Cevada com cravagem. Foto de |
9) Como seu nome diz, o LSD deriva do ácido lisérgico. Por sua vez, este ácido também tem nome que explica sua origem, pois veio da lise de alcalóides do ergot. Os fungos ergot pertencem ao gênero Claviceps, com o mais difundido sendo o Claviceps purpurea, um parasita do centeio e outros cereais. Tem o nome popular de cravagem, esporão-do-centeio, grão-de-corvo, cornizó, cornelho ou dente-de-cão. O consumo de cereais com cravagem causa o ergotismo, também conhecido como ergotoxicose ou Fogo de Santo Antônio.
10) Apesar da triste doença que o fungo causa, por séculos o extrato de cravagens foi usado por parteiras e médicos para acelerar o parto.

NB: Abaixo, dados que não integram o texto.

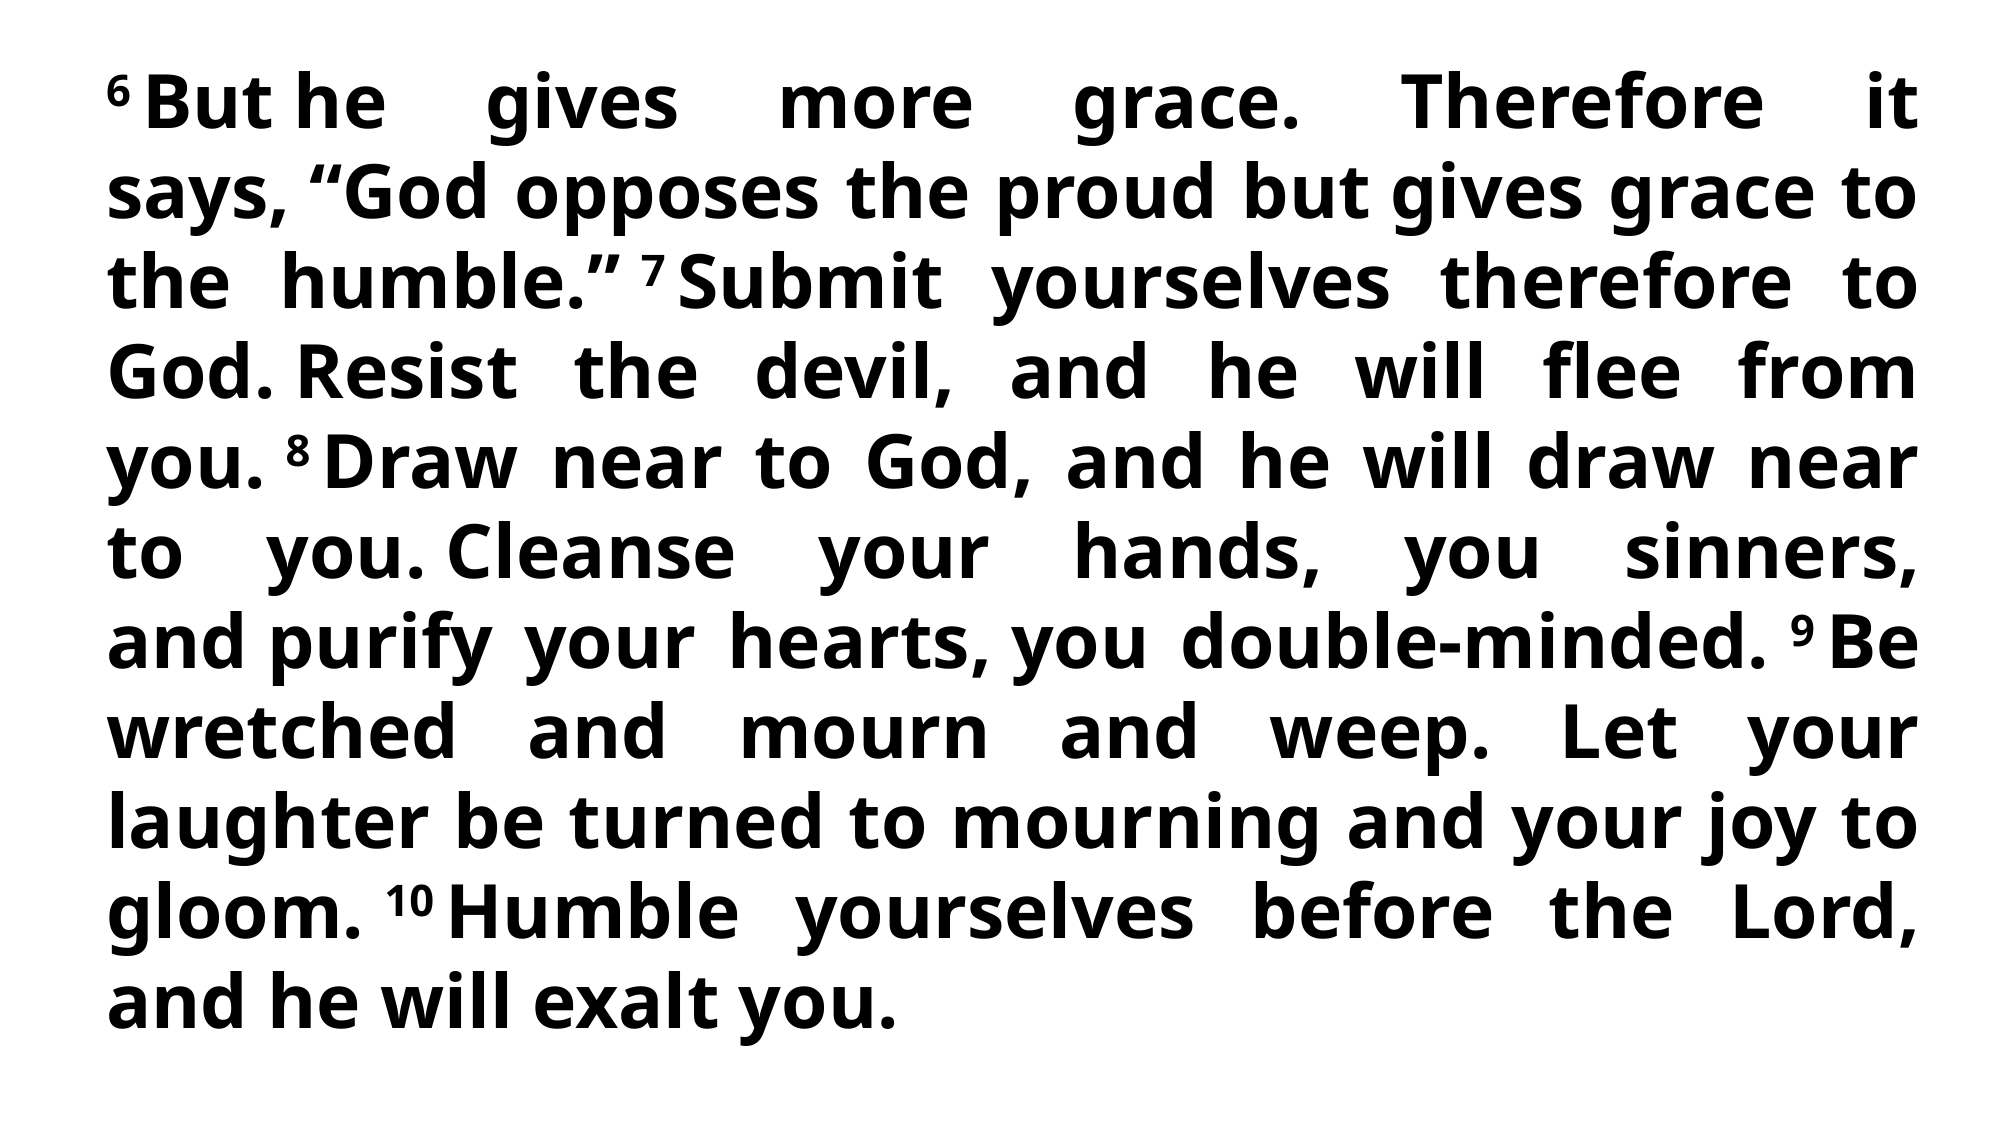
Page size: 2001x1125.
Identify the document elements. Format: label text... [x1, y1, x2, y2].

text_box 6 But he gives more grace. Therefore it says, “God opposes the proud but gives grace to the humble.” 7 Submit yourselves therefore to God. Resist the devil, and he will flee from you. 8 Draw near to God, and he will draw near to you. Cleanse your hands, you sinners, and purify your hearts, you double-minded. 9 Be wretched and mourn and weep. Let your laughter be turned to mourning and your joy to gloom. 10 Humble yourselves before the Lord, and he will exalt you. [91, 46, 1936, 1052]
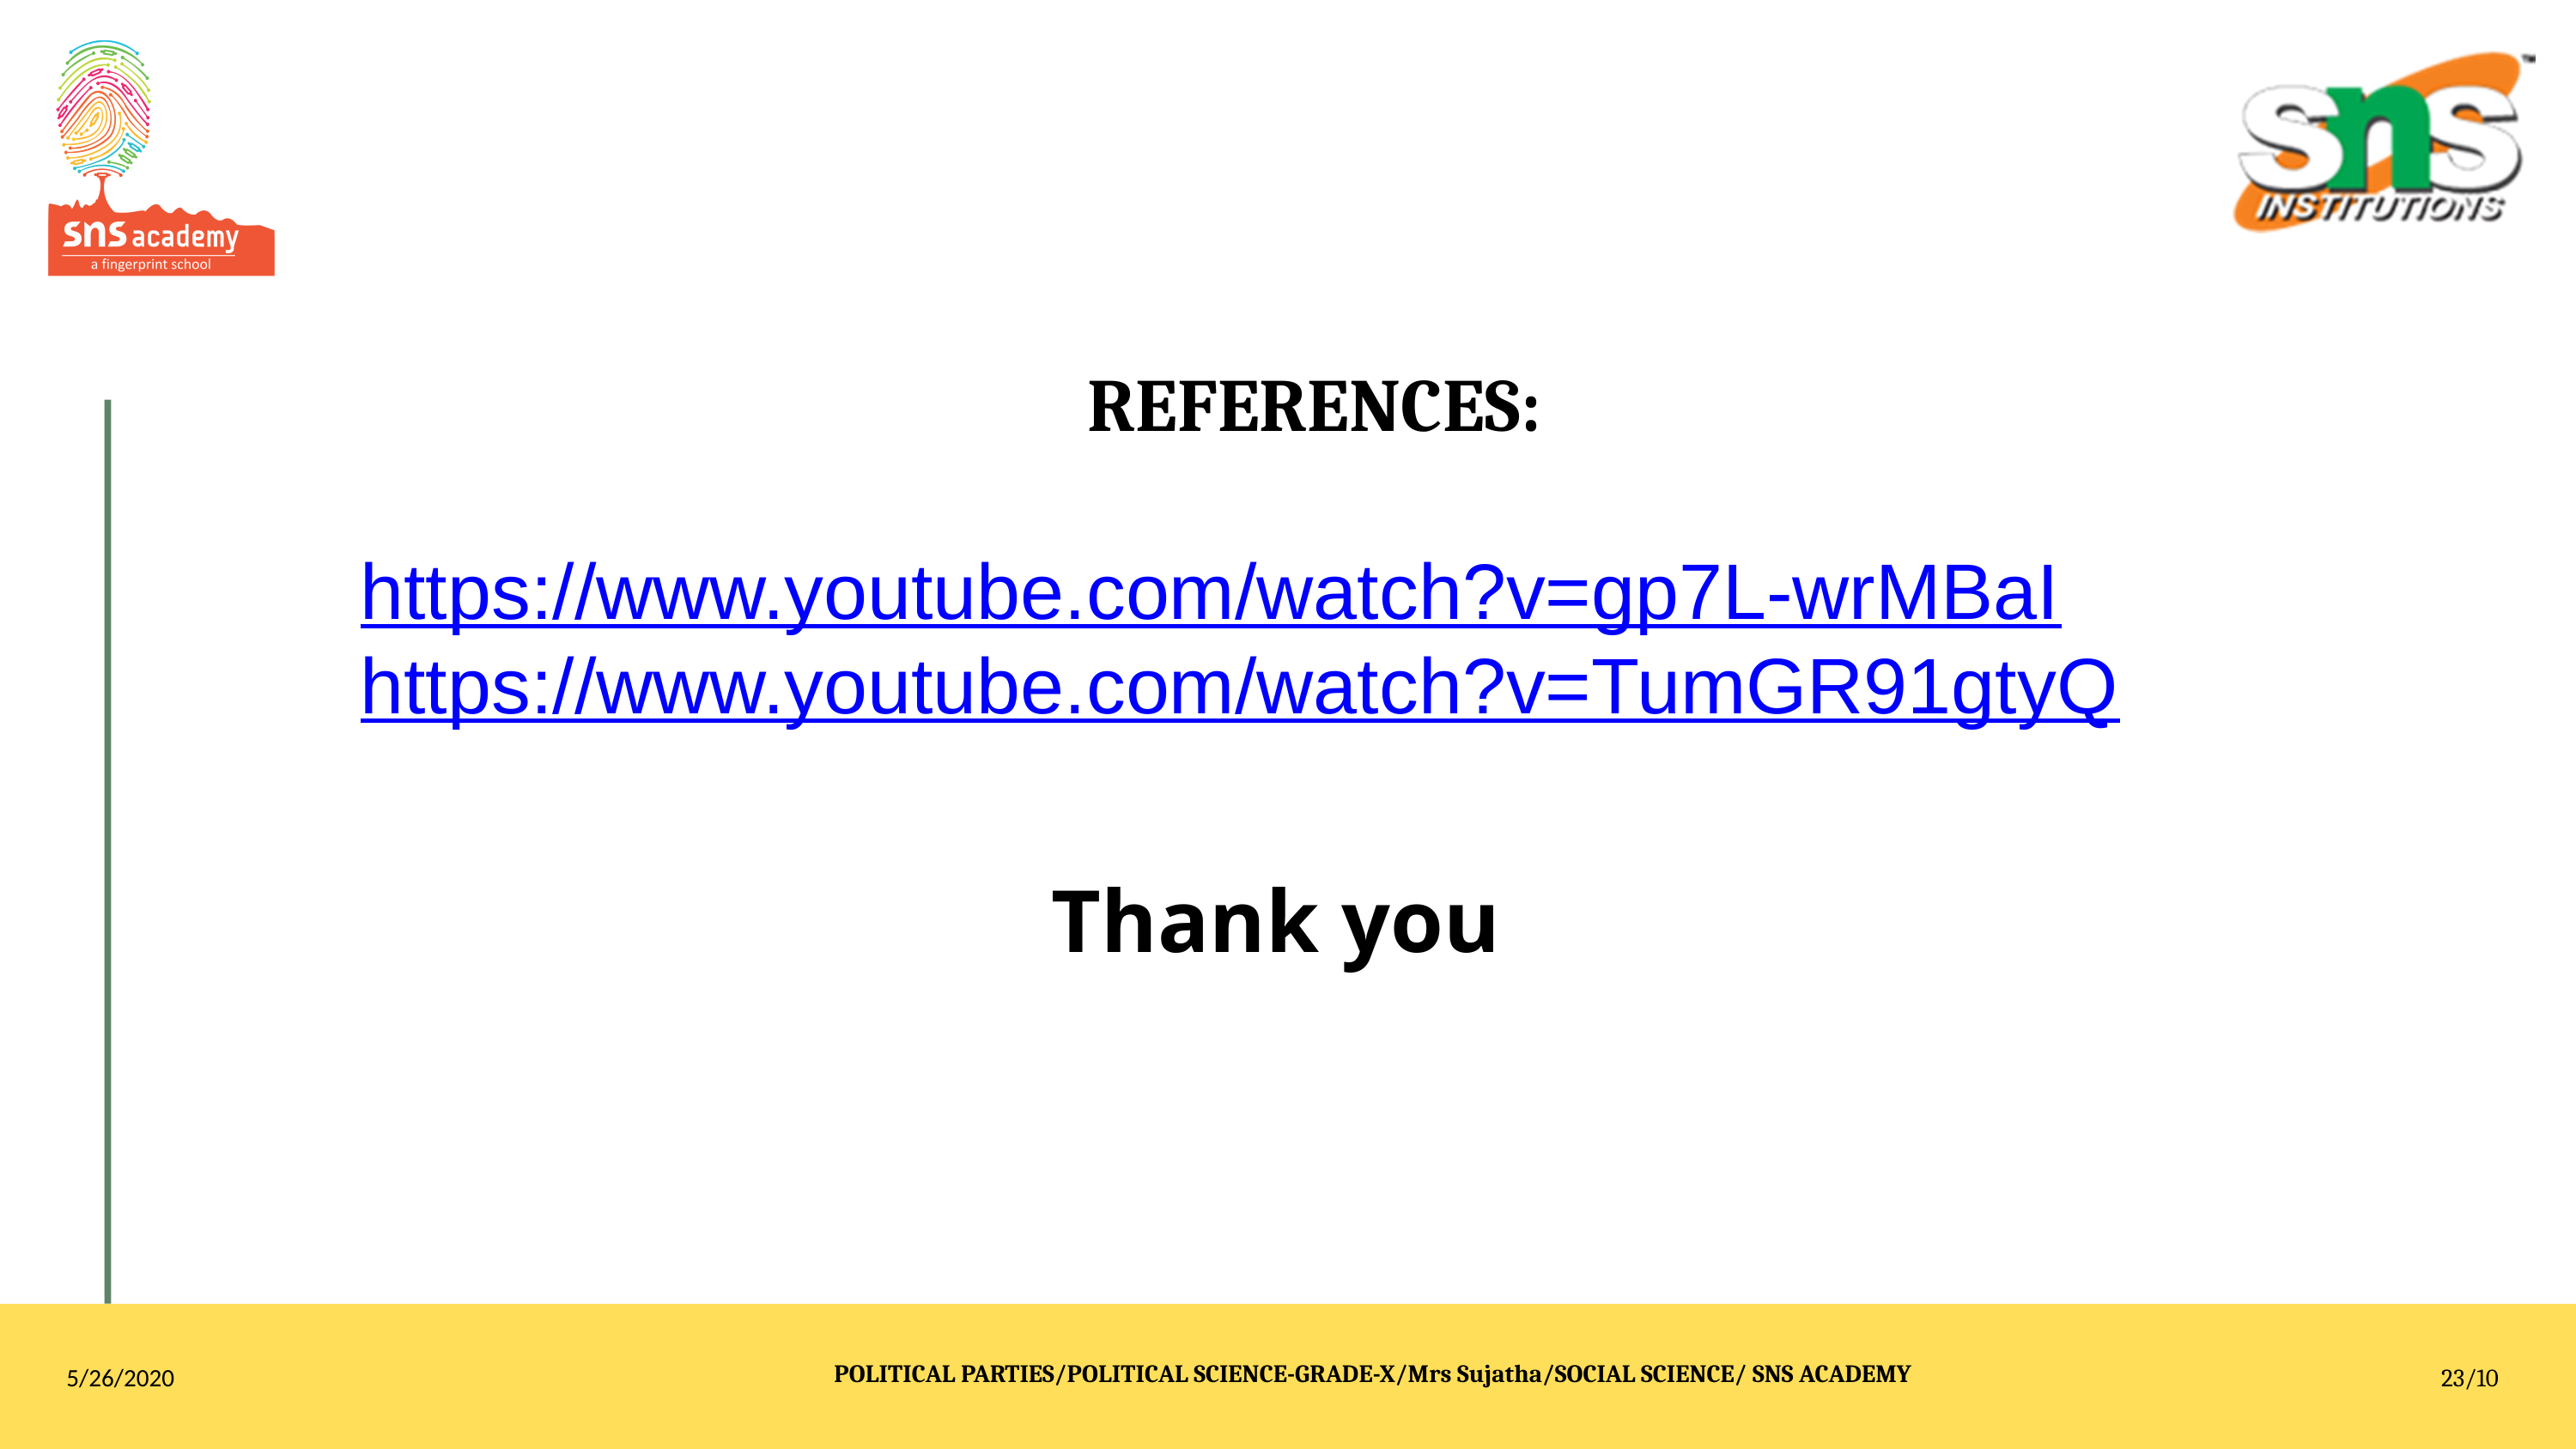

A mais antiga menção é de 1582, com o médico alemão Adam Lonicer recomendando "três esclerócios de cravagem para acelerar as contrações do parto prolongado". Em 1836, o Dispensatory of the United States (EUA) recomendava 15 a 20 grãos de esclerócio para induzir contrações uterinas, e em 1839 o Codex Pharmacopée Française (França) impunha que todas as farmácias deveriam manter cravagens em seus estoques.
11) Retornamos ao ponto de partida, se lembrarmos que Diana/Ártemis era, dentre outros atributos, a deusa do parto.